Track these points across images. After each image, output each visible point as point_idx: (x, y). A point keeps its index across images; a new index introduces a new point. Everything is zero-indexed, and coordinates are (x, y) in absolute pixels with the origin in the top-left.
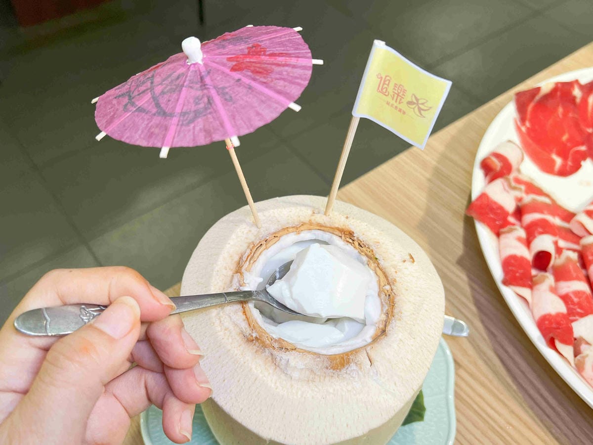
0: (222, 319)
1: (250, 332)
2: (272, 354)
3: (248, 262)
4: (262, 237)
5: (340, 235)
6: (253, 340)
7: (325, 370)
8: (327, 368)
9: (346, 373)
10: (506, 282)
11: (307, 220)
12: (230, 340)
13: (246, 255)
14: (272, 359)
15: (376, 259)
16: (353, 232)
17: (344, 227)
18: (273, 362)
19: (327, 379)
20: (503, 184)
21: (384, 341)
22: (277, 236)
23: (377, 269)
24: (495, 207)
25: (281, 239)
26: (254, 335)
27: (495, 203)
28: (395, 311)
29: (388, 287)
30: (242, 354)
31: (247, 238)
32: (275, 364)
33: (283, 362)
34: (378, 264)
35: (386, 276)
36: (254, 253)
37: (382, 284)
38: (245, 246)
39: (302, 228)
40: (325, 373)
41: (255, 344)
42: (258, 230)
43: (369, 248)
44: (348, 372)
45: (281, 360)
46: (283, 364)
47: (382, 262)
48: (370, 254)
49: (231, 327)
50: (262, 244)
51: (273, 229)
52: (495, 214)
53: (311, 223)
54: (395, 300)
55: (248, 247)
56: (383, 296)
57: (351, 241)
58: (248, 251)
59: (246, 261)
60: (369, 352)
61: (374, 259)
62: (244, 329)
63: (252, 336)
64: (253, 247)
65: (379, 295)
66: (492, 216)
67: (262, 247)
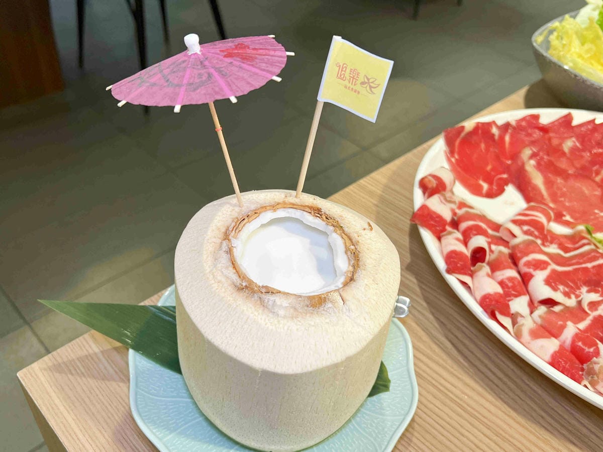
0: (215, 274)
1: (241, 282)
2: (260, 298)
3: (234, 232)
4: (245, 213)
5: (310, 211)
6: (243, 288)
7: (306, 308)
8: (308, 306)
9: (324, 310)
10: (449, 271)
11: (281, 201)
12: (223, 290)
13: (232, 226)
14: (261, 302)
15: (342, 227)
16: (321, 209)
17: (312, 205)
18: (261, 304)
19: (308, 315)
20: (439, 197)
21: (353, 284)
22: (257, 213)
23: (343, 234)
24: (434, 216)
25: (261, 215)
26: (244, 284)
27: (434, 213)
28: (360, 263)
29: (352, 247)
30: (234, 300)
31: (231, 215)
32: (264, 306)
33: (270, 303)
34: (343, 231)
35: (350, 239)
36: (239, 225)
37: (347, 244)
38: (230, 220)
39: (277, 206)
40: (306, 310)
41: (245, 292)
42: (240, 209)
43: (335, 220)
44: (325, 309)
45: (268, 301)
47: (346, 230)
48: (335, 224)
49: (223, 280)
50: (244, 219)
51: (253, 207)
52: (436, 221)
53: (284, 203)
54: (360, 256)
55: (233, 221)
56: (349, 253)
57: (319, 216)
58: (233, 224)
59: (232, 231)
60: (342, 293)
61: (340, 228)
62: (235, 280)
63: (242, 285)
64: (237, 221)
65: (346, 253)
66: (432, 222)
67: (245, 221)
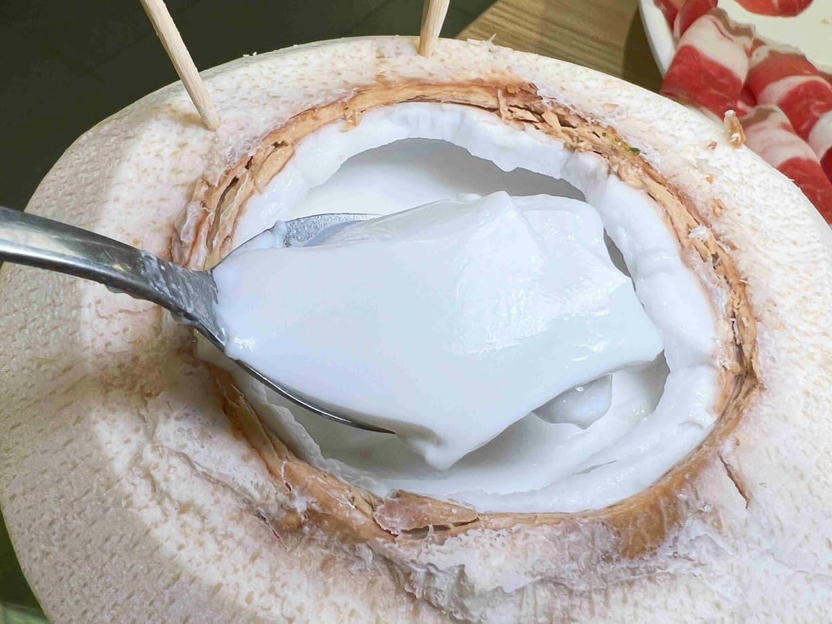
0: (159, 474)
1: (282, 497)
2: (389, 562)
3: (202, 248)
4: (233, 153)
5: (492, 103)
6: (300, 526)
7: (602, 568)
8: (608, 559)
9: (675, 557)
11: (367, 77)
13: (190, 222)
15: (636, 151)
16: (532, 86)
17: (497, 76)
19: (616, 595)
20: (715, 23)
21: (764, 409)
22: (283, 144)
23: (649, 181)
24: (712, 72)
25: (301, 150)
26: (300, 505)
27: (713, 64)
28: (757, 300)
29: (702, 232)
31: (175, 171)
32: (412, 596)
33: (444, 583)
34: (647, 167)
35: (682, 197)
36: (218, 213)
37: (682, 228)
38: (177, 199)
39: (360, 104)
40: (604, 578)
41: (311, 540)
42: (210, 135)
43: (598, 125)
44: (681, 552)
46: (445, 588)
47: (656, 159)
48: (606, 141)
50: (235, 180)
51: (262, 120)
53: (384, 84)
54: (742, 266)
55: (190, 197)
56: (695, 258)
57: (529, 116)
58: (195, 210)
59: (194, 244)
60: (732, 460)
61: (629, 155)
62: (257, 495)
63: (292, 511)
64: (208, 194)
65: (686, 262)
66: (714, 91)
67: (242, 191)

----

Rewrite the stretch from the start of the rows through the line containing "41: (255, 344)", replacing "zero-indexed" with "0-based" and leaving all else unchanged. Give only that stretch, and leave the pictures out.

> **PROBLEM SOLUTION**
Track these points across images. After each image, output each visible point as point_idx: (x, y). A point keeps its index across images; a new index introduces a new point. Everything is 0-based, and coordinates are (x, y) in absolute pixels with the origin in the top-left.
0: (222, 319)
1: (250, 332)
2: (272, 354)
3: (248, 262)
4: (262, 237)
5: (340, 235)
6: (253, 340)
7: (325, 370)
8: (327, 368)
9: (346, 373)
10: (506, 282)
11: (307, 220)
12: (230, 340)
13: (246, 255)
14: (272, 359)
15: (376, 259)
16: (353, 232)
17: (344, 227)
18: (273, 362)
19: (327, 379)
20: (503, 184)
21: (384, 341)
22: (277, 236)
23: (377, 269)
24: (495, 207)
25: (281, 239)
26: (254, 335)
27: (495, 203)
28: (395, 311)
29: (388, 287)
30: (242, 354)
31: (247, 238)
32: (275, 364)
33: (283, 362)
34: (378, 264)
35: (386, 276)
36: (254, 253)
37: (382, 284)
38: (245, 246)
39: (302, 228)
40: (325, 373)
41: (255, 344)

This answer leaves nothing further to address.